Addition of NCAR MCS, rewrite to software infrastructure, and expansion of features for WVD operations.
2 stars 1 forks source link

Set up Error/Warning Alerts #182

Closed BradSchoenrock closed 6 years ago

BradSchoenrock commented 6 years ago

Set up Scripts on eldora to alert us for error/warnings and if files are not getting sent.

BradSchoenrock commented 6 years ago

This is something we can work on right after the software on the DIAL unit is locked, but needs to be dealt with before it ships and is worth keeping in mind.
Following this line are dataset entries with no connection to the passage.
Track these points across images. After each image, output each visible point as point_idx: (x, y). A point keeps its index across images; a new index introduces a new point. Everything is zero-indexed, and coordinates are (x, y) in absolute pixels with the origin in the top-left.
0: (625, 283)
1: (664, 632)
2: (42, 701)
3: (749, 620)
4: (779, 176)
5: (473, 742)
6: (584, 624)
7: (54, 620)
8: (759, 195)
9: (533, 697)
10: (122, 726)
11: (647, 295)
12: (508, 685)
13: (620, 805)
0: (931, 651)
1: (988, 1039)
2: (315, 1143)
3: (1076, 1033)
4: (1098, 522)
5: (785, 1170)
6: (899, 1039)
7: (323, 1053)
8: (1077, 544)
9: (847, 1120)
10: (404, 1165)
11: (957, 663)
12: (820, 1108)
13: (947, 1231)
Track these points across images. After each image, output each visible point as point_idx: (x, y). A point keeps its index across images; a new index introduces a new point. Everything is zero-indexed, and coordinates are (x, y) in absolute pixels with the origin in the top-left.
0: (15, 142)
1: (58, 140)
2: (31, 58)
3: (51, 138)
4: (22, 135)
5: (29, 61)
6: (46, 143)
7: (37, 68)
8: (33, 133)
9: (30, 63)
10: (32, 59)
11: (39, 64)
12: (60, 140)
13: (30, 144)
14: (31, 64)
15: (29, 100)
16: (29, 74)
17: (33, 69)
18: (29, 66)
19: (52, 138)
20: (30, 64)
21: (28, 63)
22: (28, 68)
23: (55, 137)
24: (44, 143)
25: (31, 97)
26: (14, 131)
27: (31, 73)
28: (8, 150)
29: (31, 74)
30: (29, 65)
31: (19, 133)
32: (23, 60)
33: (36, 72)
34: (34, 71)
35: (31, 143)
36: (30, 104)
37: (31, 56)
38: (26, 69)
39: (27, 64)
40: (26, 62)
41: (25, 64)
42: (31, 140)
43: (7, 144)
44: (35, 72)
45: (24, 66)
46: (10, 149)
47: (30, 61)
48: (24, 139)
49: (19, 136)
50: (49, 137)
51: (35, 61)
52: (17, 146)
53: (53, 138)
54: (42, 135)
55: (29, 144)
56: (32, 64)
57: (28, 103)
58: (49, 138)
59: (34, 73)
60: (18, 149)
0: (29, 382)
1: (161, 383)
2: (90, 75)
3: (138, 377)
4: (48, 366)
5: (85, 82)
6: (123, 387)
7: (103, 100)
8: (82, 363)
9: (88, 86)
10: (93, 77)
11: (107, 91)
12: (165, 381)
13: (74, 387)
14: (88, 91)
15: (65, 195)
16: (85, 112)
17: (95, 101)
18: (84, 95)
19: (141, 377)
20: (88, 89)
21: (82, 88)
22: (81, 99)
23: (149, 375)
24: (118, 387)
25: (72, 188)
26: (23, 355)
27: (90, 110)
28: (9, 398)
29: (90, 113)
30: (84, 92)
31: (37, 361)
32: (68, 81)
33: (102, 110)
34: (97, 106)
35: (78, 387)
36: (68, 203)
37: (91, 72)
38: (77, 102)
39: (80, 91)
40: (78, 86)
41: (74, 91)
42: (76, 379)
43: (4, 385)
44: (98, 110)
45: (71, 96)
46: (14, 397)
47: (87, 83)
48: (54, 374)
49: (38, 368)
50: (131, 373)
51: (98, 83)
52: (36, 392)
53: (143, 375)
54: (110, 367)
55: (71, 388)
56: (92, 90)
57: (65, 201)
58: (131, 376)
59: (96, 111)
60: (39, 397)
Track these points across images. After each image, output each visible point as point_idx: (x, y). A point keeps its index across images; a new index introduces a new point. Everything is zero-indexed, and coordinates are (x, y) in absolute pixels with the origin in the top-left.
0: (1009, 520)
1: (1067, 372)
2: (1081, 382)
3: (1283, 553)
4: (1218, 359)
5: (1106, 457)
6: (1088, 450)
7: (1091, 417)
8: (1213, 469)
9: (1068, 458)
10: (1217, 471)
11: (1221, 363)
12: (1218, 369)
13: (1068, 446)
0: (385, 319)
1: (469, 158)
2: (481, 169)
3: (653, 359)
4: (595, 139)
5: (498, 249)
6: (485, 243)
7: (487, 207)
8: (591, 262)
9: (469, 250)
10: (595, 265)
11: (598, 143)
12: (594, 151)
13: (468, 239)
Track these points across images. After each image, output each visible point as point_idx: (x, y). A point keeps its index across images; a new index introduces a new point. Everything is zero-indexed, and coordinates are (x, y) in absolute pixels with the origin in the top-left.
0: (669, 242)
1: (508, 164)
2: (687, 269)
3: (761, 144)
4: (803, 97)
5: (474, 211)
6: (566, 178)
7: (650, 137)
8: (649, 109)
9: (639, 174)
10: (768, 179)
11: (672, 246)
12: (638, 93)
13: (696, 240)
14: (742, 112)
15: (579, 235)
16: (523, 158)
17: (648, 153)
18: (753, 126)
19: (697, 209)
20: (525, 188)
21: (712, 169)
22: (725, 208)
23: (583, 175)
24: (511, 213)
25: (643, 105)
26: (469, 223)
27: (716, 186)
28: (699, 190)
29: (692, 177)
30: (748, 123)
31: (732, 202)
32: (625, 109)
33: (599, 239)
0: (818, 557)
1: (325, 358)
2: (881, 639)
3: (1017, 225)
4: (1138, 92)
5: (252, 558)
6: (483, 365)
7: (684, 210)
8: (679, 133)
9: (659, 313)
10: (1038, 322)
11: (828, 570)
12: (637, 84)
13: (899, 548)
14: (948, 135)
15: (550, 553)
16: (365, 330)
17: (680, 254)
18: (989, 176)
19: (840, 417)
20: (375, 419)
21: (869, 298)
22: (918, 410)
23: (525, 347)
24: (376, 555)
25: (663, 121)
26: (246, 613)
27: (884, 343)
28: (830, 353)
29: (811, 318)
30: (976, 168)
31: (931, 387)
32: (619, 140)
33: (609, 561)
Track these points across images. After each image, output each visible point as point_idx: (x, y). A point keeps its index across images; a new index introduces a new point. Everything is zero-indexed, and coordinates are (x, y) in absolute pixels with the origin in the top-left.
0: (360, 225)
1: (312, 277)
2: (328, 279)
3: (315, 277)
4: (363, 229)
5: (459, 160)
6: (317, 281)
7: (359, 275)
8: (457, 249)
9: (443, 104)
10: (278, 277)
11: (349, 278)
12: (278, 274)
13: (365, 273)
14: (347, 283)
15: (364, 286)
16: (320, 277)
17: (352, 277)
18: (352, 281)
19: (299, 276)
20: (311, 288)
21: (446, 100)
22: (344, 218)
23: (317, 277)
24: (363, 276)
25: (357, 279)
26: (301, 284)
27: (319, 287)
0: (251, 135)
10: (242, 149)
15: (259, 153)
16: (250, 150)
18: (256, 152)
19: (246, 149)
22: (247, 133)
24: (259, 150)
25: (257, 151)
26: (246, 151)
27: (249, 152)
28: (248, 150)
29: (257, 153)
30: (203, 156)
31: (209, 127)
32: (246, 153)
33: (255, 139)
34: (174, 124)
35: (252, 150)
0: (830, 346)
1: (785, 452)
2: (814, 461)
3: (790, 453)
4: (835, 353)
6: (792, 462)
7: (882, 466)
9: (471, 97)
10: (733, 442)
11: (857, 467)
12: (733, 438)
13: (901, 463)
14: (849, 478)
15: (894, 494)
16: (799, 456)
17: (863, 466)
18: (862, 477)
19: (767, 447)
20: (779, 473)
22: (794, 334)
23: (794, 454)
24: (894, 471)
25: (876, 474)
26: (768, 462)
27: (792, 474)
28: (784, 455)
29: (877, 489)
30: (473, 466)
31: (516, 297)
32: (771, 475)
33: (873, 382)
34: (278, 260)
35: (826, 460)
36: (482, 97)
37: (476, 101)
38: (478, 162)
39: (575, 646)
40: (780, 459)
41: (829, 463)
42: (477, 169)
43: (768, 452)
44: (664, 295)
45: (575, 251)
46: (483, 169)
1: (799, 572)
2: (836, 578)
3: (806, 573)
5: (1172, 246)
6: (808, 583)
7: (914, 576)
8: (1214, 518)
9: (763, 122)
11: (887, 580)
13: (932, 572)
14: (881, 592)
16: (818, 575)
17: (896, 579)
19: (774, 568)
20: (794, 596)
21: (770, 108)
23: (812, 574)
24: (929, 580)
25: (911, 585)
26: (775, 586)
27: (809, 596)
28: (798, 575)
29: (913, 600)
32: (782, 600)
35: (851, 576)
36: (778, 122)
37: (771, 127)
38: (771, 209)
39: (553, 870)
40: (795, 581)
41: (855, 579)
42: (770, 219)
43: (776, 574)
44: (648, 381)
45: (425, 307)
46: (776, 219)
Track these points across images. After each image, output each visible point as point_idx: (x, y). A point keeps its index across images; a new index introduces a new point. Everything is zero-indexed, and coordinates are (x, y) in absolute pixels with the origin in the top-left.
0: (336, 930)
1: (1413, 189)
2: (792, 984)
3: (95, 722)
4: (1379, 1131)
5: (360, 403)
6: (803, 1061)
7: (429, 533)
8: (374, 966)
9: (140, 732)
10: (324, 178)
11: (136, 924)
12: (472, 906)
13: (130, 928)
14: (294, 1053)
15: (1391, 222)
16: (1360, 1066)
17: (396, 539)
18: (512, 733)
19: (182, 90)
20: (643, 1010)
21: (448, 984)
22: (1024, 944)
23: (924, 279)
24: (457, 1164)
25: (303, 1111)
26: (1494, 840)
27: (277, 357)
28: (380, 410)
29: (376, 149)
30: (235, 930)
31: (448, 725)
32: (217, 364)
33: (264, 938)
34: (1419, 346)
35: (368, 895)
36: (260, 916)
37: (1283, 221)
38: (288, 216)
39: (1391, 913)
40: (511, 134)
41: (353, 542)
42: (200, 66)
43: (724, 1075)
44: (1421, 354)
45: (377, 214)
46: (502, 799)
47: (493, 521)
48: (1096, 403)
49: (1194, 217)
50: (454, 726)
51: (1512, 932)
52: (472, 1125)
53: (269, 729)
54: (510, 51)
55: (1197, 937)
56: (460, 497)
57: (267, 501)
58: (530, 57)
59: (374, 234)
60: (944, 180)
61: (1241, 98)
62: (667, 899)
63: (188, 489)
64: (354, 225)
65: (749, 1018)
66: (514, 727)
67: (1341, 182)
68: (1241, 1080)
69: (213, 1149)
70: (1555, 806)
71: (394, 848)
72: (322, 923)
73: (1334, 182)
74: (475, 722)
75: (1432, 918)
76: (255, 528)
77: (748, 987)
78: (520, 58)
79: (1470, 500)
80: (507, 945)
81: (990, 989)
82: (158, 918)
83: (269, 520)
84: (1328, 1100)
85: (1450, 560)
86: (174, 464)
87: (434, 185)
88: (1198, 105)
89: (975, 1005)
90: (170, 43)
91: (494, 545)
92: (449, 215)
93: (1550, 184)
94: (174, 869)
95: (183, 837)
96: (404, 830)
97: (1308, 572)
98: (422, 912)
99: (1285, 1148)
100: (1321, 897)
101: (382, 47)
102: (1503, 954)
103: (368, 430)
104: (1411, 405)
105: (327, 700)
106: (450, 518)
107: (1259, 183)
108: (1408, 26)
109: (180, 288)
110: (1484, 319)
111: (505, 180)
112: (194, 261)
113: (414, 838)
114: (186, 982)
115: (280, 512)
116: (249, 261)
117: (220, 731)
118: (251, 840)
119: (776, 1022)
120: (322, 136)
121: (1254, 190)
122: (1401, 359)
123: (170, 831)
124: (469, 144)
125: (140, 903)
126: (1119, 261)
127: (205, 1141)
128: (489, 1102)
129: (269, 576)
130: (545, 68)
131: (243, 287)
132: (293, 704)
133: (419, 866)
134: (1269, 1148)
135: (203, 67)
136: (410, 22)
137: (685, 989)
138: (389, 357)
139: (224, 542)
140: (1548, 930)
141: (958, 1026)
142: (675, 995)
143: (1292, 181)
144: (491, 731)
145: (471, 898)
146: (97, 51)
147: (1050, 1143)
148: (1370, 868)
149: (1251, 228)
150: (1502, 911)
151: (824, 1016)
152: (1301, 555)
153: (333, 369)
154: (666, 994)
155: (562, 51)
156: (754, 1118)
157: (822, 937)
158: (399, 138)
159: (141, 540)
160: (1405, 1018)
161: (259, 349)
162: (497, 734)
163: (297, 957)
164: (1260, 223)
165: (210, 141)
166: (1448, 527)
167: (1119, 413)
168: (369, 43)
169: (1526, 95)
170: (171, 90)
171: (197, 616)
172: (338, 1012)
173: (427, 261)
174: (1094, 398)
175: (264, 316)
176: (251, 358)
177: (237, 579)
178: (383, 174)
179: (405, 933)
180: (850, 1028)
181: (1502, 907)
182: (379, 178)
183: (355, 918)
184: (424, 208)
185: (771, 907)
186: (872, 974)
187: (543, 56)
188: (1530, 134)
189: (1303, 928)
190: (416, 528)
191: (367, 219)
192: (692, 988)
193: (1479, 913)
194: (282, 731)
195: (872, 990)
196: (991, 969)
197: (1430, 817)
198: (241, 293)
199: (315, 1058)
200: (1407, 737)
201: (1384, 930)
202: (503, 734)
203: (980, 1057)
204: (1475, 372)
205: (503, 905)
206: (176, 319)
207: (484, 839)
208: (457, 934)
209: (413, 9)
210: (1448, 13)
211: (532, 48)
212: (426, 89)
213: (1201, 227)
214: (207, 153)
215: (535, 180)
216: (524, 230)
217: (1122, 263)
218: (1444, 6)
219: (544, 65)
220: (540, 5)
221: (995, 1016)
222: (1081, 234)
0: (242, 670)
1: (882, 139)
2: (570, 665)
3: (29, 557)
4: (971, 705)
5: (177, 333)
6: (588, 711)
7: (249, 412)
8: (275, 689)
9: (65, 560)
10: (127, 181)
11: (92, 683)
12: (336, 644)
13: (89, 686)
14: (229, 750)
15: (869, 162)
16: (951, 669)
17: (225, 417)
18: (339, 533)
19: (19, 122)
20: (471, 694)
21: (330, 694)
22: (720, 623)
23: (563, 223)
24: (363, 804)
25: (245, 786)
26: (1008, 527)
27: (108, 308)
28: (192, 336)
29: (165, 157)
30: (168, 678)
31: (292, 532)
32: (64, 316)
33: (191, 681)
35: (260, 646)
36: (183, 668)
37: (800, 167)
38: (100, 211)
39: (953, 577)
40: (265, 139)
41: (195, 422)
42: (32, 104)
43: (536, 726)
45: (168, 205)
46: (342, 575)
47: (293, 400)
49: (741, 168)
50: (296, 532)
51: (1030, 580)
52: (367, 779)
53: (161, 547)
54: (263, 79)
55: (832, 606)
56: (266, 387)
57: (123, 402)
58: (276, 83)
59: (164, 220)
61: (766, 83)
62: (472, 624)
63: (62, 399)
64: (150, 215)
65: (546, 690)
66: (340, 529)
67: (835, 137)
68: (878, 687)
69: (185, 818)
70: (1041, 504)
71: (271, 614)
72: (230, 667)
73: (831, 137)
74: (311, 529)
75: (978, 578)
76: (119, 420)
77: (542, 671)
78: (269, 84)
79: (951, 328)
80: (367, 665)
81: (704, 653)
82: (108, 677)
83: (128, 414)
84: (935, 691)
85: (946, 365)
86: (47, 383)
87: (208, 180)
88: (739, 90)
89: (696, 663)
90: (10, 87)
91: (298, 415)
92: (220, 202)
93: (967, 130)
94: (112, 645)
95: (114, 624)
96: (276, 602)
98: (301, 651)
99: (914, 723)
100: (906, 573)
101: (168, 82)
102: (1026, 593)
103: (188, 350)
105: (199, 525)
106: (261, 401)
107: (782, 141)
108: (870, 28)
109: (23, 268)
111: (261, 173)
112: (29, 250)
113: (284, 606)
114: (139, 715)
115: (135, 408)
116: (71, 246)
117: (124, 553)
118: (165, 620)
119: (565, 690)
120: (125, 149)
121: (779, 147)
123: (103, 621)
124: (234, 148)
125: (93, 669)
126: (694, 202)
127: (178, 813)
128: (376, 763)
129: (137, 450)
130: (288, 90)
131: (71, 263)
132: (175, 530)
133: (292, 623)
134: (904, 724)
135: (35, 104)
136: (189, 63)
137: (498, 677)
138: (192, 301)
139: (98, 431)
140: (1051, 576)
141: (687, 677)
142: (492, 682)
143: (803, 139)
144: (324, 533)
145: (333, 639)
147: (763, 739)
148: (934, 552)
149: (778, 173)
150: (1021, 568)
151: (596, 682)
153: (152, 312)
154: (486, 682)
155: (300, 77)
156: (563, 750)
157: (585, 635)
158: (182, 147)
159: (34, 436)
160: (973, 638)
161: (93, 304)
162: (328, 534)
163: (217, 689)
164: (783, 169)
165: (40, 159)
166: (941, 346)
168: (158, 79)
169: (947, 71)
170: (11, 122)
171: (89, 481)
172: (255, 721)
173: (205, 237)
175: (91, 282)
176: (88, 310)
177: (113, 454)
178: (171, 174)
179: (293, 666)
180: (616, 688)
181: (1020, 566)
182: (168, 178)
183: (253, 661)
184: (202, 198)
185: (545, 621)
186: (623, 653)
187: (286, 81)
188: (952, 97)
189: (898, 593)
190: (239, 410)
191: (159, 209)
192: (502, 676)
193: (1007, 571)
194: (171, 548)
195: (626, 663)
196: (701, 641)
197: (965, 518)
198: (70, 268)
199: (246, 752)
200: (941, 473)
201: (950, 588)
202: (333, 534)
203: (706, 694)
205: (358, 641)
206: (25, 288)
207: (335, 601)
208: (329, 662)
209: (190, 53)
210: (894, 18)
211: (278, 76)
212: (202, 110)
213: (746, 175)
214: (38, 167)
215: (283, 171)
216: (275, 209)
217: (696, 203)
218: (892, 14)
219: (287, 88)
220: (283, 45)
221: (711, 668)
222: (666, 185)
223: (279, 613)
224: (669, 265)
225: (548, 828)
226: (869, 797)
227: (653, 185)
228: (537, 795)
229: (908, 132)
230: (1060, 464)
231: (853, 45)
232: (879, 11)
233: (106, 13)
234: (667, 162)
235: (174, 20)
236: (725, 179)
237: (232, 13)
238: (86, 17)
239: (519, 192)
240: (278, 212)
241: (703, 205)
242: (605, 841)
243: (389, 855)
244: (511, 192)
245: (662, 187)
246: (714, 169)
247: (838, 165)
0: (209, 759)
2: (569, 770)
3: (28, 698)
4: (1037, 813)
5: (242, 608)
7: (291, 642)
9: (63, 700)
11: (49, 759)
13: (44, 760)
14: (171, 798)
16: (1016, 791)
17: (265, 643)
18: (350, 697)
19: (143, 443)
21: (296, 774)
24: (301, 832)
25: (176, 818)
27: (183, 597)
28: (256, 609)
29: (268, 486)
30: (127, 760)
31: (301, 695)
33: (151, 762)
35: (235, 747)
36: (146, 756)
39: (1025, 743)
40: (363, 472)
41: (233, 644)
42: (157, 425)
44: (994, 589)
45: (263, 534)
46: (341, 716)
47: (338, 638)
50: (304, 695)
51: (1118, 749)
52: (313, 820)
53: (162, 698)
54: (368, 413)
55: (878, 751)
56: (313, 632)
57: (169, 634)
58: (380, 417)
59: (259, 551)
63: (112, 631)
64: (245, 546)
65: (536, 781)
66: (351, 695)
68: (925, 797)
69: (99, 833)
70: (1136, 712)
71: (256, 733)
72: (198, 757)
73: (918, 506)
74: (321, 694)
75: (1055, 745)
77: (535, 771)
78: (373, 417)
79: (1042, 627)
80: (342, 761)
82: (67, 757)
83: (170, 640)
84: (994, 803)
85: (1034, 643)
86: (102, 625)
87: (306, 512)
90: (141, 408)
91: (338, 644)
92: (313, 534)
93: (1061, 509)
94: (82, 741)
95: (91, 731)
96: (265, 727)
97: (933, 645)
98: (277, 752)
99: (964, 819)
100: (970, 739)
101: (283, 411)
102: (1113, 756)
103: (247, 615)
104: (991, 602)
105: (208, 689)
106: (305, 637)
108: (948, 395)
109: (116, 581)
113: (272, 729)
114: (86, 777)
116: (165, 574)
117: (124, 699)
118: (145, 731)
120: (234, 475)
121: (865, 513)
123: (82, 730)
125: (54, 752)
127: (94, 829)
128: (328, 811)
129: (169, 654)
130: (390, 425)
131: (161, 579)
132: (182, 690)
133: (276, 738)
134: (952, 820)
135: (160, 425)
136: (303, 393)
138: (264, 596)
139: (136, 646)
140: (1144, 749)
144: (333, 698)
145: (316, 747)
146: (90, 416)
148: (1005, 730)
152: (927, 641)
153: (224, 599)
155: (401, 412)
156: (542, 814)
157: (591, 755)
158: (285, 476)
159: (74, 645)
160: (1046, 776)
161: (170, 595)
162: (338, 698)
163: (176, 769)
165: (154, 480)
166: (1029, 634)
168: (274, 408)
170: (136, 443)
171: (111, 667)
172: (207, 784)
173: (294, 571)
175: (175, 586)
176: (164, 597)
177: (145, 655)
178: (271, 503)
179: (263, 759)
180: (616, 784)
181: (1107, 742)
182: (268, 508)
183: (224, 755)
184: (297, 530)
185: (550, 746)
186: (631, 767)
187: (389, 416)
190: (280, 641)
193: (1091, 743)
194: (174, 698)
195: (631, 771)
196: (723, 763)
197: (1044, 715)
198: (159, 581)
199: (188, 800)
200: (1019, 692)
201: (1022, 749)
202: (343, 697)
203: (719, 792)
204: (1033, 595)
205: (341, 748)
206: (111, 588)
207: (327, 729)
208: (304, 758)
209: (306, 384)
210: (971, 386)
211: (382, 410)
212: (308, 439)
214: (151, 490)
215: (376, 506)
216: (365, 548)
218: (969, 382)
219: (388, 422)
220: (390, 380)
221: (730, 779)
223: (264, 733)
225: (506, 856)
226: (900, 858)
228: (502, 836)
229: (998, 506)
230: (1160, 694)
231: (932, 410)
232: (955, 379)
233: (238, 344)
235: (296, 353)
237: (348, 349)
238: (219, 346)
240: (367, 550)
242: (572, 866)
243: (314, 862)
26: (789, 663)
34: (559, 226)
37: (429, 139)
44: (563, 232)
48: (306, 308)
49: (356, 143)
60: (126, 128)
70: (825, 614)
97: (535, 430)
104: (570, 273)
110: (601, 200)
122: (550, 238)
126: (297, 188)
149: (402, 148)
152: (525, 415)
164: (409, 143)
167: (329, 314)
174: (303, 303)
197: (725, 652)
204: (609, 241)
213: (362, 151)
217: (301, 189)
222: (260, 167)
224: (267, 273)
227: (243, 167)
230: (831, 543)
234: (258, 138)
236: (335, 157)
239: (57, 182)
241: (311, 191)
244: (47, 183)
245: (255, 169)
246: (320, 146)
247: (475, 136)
BradSchoenrock commented 6 years ago

Two things to note here that i worked on today:

1) the rsync for warning and error directories was failing because the rsync scripts on eldora were expecting a particular structure of Warning/YYYYMMDD and i was pushing warning and error files into the Warning directory loosely, so i added the structure to make the scripts work for those two cases.

2) this one is ongoing but there is a limit to the number of RSync connections eldora is allowed to have at any time. When i expanded the script to rsync the NetCDFOutput directory, Warning directory, and Error directories for DIAL2 and 3 that expanded the number of RSync connections beyond the limit of 2. The limit is there to prevent overloading eldora but that means we can't RSync from all of the dial units at the same time.

The sporadic email alerts we are seeing from eldora are caused by number 2. Sometimes the transfer from DIAL1 ends quickly enough for the connection to be established for DIAL2 without issue. Other times, well, not so much. We will have to discuss this further.

BradSchoenrock commented 6 years ago

The exact error message reads:

@ERROR: max connections (2) reached -- try again later

stillwer commented 6 years ago

The main issue with DIAL02 was that its IP address seemed to be fighting the network. Instead of insisting on an address, the network was allowed to pick the address and the transfers are much faster now.